June 6/12019 Targets set for implementing the urban Greenery Strategy for Ethiopia seems to be at loggerheads with the booming construction sector in cities due to lack of constant follow up and evaluation, according to Ministry of Urban Development and Construction.
Constructions carried out in cities are under par with the National Urban Green Infrastructure standard and strategies set by the country earlier.
The National Urban Green Infrastructure standard of 2014 stipulates that 30 percent of the land should be allocated for roads and infrastructure, 30 percent for green areas and shared public use and 40 percent for building construction.
It also states that cities should ensure a minimum of 15 meter square public green open space per capital within the city boundaries and every resident to live within 500 meter from a public green open space of a size of at least 0.3 hectare.
Urban Climate Development and Beautification Director at Ministry of Urban Development and Construction, Azeb Belete said that implementing the standards in cities like Addis Ababa is facing difficulties.
She added that this because the city has already exceeded its limits in constructing buildings before the standard was launched in 2014.
However, Azeb stated that concerted efforts are being made to diligently implement the standards in the cities that are flourishing recently.
“Whereas in cities like Addis Ababa where there are many buildings, we are at least trying to balance by introducing balcony and ceiling greeneries in buildings that are already built but it does not mean it will continue that way,” she pointed out.e
Construction permits are approved and granted after ensuring the fulfillment of all the necessary criteria, she said, and added “but no one monitors and evaluates what is going on at the project level.”
The Director stressed that strict follow up and evaluations are essential to control the performances in the sector and take corrective measures against those who fail to implement the national standard.

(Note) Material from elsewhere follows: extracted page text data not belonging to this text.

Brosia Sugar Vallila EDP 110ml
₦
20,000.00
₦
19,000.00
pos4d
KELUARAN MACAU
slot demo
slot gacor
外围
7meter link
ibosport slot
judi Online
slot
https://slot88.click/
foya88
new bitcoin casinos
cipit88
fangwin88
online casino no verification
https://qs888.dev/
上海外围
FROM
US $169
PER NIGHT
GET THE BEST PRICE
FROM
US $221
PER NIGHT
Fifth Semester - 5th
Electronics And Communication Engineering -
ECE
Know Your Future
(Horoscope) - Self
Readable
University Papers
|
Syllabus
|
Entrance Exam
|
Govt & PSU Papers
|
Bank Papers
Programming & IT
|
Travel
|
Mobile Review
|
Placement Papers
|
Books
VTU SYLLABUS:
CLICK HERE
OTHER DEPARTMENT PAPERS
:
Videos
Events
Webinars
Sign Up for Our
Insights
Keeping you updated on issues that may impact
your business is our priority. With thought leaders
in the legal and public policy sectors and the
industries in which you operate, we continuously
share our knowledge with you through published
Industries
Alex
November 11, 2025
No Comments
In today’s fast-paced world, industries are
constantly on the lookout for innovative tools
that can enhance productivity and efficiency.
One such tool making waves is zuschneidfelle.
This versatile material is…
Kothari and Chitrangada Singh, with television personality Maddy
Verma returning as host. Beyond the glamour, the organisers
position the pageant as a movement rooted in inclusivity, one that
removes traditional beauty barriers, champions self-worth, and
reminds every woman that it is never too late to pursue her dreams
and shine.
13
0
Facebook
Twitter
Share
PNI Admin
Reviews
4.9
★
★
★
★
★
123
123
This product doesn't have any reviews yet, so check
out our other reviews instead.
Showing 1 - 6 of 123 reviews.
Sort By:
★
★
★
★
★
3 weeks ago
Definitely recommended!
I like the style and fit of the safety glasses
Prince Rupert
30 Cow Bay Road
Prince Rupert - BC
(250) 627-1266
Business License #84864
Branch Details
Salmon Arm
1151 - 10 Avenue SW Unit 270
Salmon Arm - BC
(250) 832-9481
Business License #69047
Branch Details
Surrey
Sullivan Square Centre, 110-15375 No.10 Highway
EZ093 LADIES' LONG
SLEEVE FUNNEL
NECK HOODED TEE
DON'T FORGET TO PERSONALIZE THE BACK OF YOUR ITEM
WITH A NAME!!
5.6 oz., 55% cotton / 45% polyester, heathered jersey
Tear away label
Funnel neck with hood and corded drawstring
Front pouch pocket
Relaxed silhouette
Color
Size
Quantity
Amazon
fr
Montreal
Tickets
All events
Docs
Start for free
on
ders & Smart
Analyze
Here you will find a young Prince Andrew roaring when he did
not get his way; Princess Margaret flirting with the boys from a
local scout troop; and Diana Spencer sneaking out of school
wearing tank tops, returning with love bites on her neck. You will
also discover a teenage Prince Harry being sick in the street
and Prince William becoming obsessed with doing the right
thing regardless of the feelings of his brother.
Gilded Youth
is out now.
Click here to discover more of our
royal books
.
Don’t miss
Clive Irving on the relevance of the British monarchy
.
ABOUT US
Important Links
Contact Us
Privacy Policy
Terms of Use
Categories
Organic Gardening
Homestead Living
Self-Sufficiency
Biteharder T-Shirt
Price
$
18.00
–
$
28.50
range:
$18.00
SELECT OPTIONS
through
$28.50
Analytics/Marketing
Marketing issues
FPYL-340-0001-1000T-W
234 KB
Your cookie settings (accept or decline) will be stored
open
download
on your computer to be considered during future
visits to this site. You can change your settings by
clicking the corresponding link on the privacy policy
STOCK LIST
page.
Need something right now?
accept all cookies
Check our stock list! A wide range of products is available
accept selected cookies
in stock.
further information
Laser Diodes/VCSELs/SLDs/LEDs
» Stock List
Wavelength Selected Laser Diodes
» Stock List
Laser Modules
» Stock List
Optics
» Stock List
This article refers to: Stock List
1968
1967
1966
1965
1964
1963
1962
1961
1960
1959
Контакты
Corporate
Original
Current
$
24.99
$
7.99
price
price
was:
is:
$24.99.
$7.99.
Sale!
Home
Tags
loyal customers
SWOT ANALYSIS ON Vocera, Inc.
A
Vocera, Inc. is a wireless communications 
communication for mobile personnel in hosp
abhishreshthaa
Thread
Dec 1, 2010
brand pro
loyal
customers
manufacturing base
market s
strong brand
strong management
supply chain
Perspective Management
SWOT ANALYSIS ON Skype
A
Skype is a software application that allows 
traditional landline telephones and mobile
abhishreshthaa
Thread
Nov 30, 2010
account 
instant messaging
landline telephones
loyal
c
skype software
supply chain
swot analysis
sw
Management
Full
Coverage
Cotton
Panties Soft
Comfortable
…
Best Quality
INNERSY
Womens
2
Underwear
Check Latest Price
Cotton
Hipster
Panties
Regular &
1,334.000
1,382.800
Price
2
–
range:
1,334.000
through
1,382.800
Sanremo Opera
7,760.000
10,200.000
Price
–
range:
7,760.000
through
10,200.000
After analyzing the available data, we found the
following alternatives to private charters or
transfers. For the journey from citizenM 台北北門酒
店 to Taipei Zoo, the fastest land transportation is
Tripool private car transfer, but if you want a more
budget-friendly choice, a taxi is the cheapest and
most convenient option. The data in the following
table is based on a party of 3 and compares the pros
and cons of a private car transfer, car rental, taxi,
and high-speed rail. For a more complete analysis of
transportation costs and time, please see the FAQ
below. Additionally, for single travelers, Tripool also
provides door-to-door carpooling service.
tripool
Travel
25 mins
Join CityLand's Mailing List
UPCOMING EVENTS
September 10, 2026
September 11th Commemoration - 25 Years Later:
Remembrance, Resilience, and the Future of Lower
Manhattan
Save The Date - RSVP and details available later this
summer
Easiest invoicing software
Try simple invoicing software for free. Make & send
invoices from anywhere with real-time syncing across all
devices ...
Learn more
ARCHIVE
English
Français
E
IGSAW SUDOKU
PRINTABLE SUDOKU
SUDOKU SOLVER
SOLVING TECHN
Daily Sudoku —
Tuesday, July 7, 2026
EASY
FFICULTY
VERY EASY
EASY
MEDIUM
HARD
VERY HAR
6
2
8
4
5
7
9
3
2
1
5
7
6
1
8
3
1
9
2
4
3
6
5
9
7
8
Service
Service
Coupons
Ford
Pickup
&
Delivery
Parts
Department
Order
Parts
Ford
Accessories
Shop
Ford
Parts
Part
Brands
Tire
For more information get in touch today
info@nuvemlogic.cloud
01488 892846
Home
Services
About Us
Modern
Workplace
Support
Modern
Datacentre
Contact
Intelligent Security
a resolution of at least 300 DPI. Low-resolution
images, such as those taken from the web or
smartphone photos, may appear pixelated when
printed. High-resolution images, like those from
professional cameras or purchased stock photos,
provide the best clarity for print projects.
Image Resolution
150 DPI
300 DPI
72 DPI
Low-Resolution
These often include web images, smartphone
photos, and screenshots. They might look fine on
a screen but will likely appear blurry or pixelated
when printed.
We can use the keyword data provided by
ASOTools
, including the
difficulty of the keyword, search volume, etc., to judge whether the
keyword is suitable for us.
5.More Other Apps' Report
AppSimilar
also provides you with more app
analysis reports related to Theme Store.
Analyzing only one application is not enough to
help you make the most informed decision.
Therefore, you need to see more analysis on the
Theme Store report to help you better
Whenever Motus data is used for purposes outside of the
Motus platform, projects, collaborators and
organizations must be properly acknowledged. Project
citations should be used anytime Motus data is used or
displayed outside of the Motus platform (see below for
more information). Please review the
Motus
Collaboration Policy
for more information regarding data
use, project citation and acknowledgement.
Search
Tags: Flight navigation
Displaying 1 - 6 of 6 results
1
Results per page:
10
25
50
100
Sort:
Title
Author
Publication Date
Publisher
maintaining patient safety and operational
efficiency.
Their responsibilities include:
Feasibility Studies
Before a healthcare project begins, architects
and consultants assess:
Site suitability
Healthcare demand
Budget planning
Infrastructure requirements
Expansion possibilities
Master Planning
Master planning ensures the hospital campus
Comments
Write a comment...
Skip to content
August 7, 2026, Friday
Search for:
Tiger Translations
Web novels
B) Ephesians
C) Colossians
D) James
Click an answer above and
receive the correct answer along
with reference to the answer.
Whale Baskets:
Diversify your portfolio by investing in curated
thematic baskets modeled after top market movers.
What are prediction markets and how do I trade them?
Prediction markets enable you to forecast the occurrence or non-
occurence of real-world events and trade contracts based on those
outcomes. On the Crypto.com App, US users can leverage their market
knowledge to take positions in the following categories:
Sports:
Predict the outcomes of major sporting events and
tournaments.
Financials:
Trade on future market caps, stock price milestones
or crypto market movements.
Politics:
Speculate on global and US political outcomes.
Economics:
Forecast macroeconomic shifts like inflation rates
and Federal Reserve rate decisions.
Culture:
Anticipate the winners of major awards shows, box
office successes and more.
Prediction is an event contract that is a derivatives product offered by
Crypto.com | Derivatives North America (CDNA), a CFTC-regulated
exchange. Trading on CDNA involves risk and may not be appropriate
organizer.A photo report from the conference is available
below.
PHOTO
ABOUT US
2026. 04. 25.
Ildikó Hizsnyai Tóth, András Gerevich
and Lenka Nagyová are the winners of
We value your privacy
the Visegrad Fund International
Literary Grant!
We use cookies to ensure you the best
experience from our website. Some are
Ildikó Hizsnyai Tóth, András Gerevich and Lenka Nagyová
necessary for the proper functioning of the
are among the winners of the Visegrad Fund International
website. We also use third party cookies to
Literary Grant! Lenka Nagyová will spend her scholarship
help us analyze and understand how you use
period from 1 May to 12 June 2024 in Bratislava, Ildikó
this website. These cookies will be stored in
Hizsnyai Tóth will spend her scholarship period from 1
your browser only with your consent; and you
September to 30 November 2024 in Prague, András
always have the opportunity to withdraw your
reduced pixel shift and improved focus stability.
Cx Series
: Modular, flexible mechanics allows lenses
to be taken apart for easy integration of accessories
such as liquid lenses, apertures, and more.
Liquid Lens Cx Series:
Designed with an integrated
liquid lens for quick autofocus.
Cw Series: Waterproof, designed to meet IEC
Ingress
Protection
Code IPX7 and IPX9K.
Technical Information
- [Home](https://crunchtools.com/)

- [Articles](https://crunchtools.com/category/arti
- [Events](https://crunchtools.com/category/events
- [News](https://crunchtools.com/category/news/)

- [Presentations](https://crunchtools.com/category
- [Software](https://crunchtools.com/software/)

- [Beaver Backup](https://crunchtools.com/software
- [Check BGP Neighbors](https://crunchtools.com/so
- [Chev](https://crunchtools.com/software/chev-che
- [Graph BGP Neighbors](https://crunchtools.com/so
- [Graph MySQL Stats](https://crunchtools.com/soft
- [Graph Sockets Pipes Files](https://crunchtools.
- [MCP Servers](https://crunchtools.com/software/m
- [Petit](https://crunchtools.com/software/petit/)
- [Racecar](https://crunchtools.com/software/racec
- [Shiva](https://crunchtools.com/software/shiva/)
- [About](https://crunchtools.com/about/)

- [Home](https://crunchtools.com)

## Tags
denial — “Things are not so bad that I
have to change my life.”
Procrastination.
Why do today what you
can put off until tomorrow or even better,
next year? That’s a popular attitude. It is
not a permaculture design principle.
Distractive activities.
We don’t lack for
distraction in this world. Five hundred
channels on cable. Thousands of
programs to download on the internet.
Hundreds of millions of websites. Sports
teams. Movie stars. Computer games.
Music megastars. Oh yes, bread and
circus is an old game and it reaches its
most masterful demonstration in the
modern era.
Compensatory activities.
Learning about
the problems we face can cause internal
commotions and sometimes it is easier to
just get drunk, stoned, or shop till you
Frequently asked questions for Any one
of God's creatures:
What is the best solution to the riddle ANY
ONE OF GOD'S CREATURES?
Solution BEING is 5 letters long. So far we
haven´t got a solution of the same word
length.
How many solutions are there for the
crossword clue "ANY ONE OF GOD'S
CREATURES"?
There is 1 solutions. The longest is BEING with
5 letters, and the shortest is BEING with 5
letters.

Urban Forest Development and Management Expert at Environment, Forest and Climate Change Commission, Zelalem Addis on his part said that construction and green coverage in cities is not well harmonized and integrated, especially in Addis Ababa.
“The country has strategies but there is a visible difficulty on implementing the national standards. Therefore, we will have cities that are adverse for its residents if we are not able to do beyond the existing strategies in greenery,” he elaborated.
Zelalem added that coordination among pertinent stakeholders and primarily urban planners is crucial to ensure green areas in an increasingly urbanizing nation.
Describing greenery as “the breath of urban dwellers”, the Expert urged the public to work towards expanding green areas with a sense of ownership.
Engineer Gedion Asfaw, who is Advisor at Ministry of Water, Irrigation and Energy, said that the green space per capital of Addis Ababa is much below the standard of World Health Organization (WHO).
He pointed out that the launch of beautifying Addis Ababa’s riverside project, which is initiated by Prime Minister Abiy Ahmed, will cover 56 kilometers and planting 40 trees per person will have greater impact on the society’s attention to preserving green areas.
Mentioning that residents should have a nearby green space, Engineer Gedion noted “this should concern Kebeles as green spaces are not confined only to parks”.
“Whenever construction permits are given to real-estates developers, it must be ensured that part of the construction site is allocated for green areas. I think we all want to see the standards implemented on the ground and see the supervisors maintain standards are carried out as it is their responsibility,” he noted.
Lack of strict follow up and evaluation, stakeholder’s coordination, short of professionals in the sector and the society’s lack of sense of ownership are among the challenges facing urban greenery development.
Ethiopia has prepared National Urban Green Infrastructure Standards (NUGIS) to create the framework for municipalities to provide effective and sustainable urban green infrastructure (UGI) for their citizens in order to protect public health and environmental quality.